= Hans IV Jordaens =

Dutch Golden Age painter (1616–1680)

Hans IV Jordaens (1616 in Delft - 1680 in Voorburg) was a Dutch Golden Age painter who travelled to Rome.

==Biography==
According to Houbraken he was born in Delft in 1616, where he became a grand master. He spent a long time in Rome, Venice, and Naples, and Houbraken wasn't sure if his best work started before or after this trip. He could "spoon up his figures on his paintings with ease" and was called "Potlepel" or "Brypotlepel" by the Bentvueghels for this. Houbraken also mentioned that Luca Giordano was claimed to be his son (from his time in Naples presumably), and whose works hung in the gallery of Jan van Beuningen in Amsterdam.

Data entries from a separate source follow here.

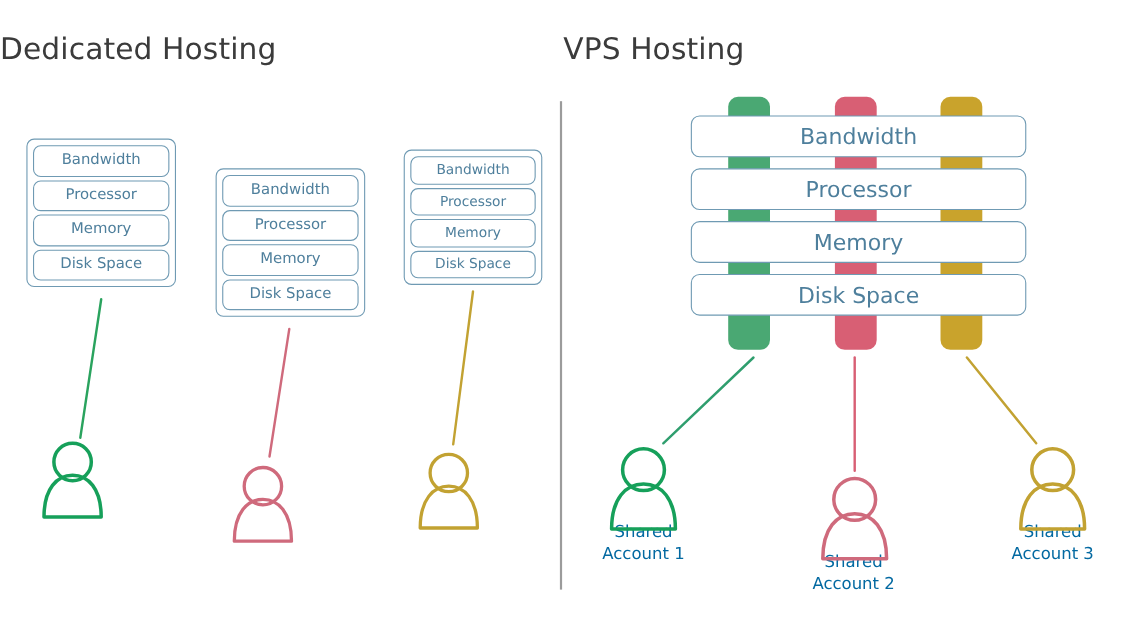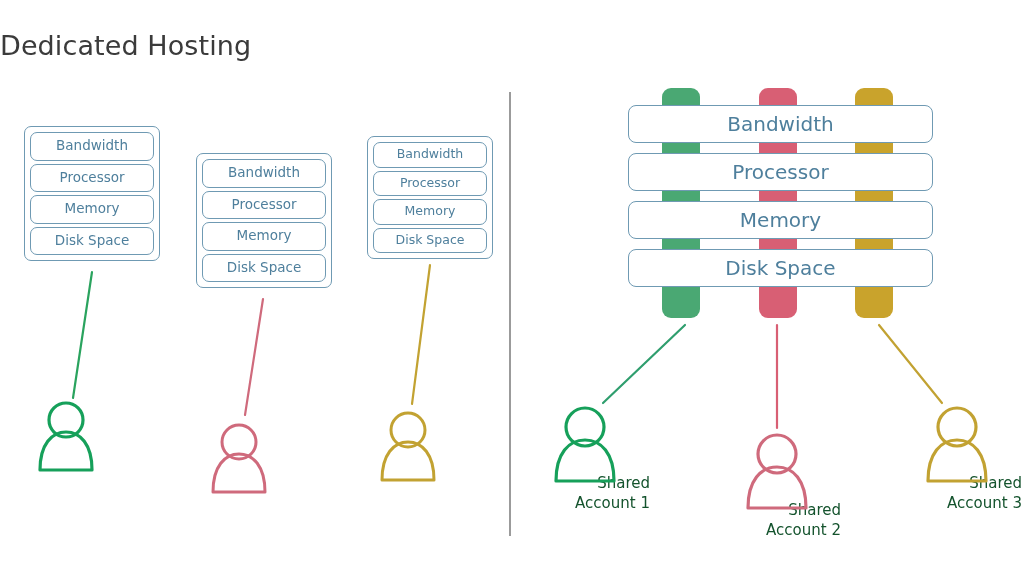"VPS Hosting" div.section-title { html: none -> <div>VPS Hosting</div> }
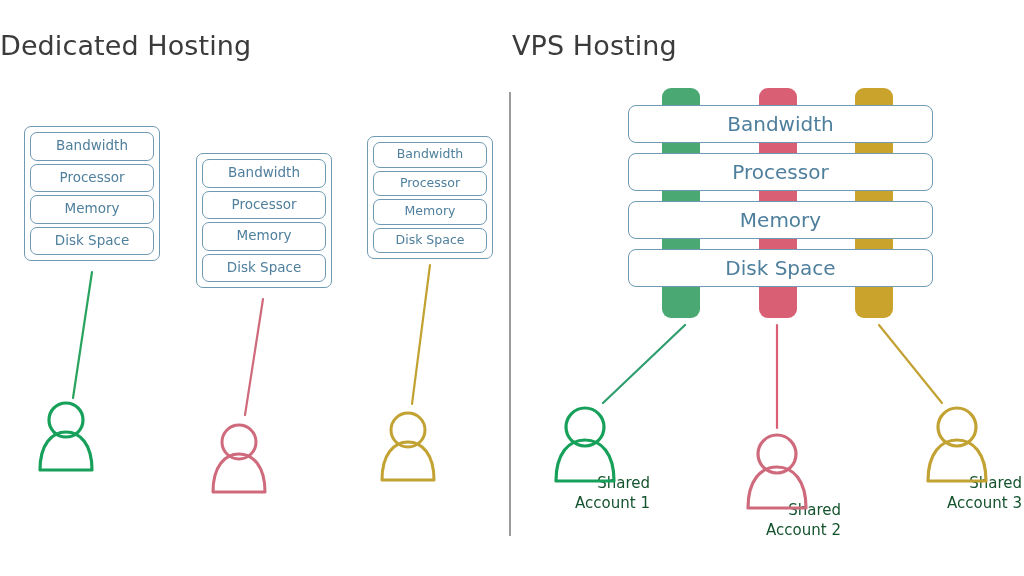"Shared" .acct-label { color: #14532d -> #0369a1; text-align: right -> center }
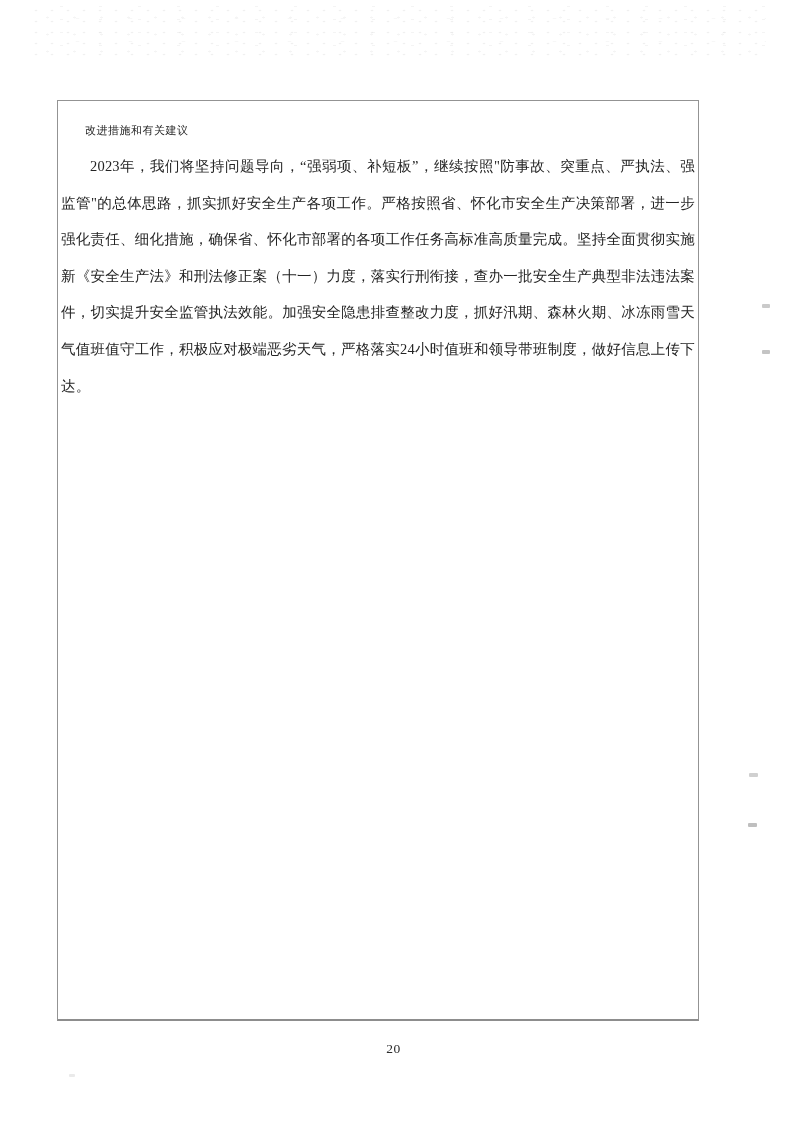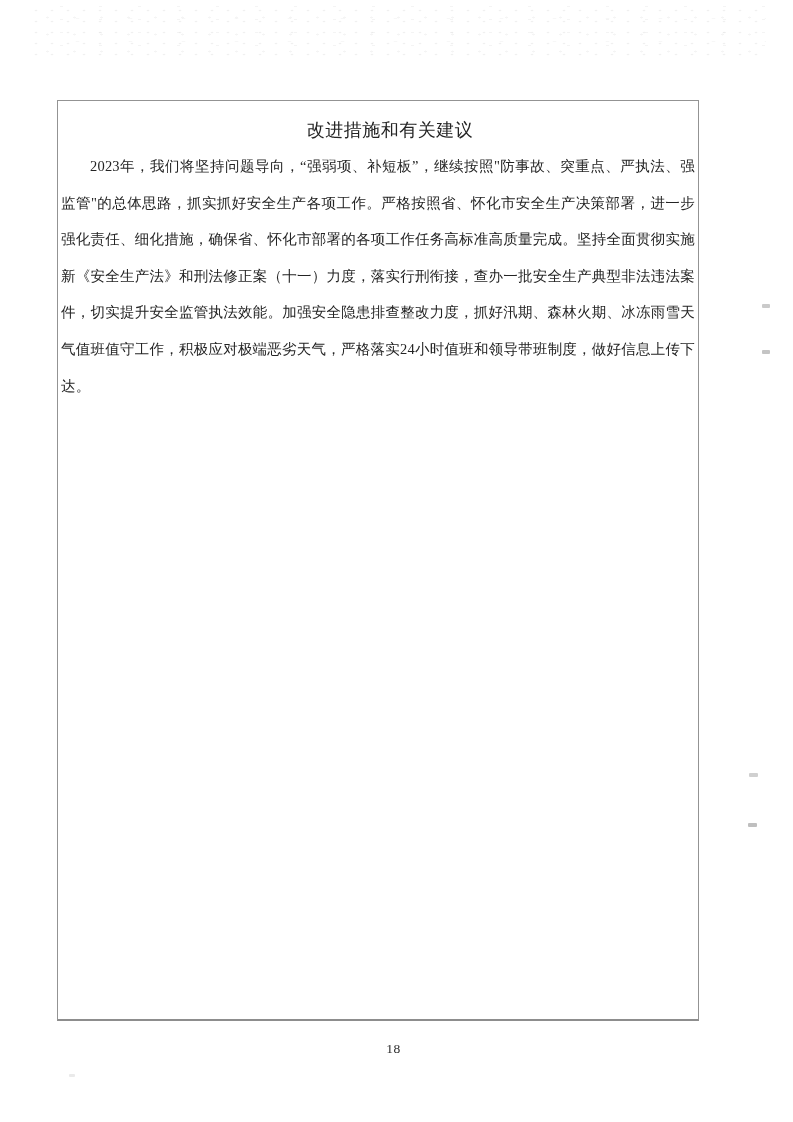"改进措施和有关建议" .doc-title { font-size: 18px -> 11px; text-align: center -> none }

An engraver named L. Jordaens was active around 1660 and could have been the son of Hans IV. L. Jordaens worked with the mapmaker Zacharias Roman on landscapes of Zeeland.

According to the RKD, he was in Rome during the years 1643-1650 and his nickname was "Brypotlepel". He was in Leiden during the years 1654-1656. He was possibly the son of Symon Jordaens I, and was the teacher of Pieter Jansz van Ruyven.

No known works survive that are attributed to him specifically, since his biographical data has been confused with that of Hans Jordaens.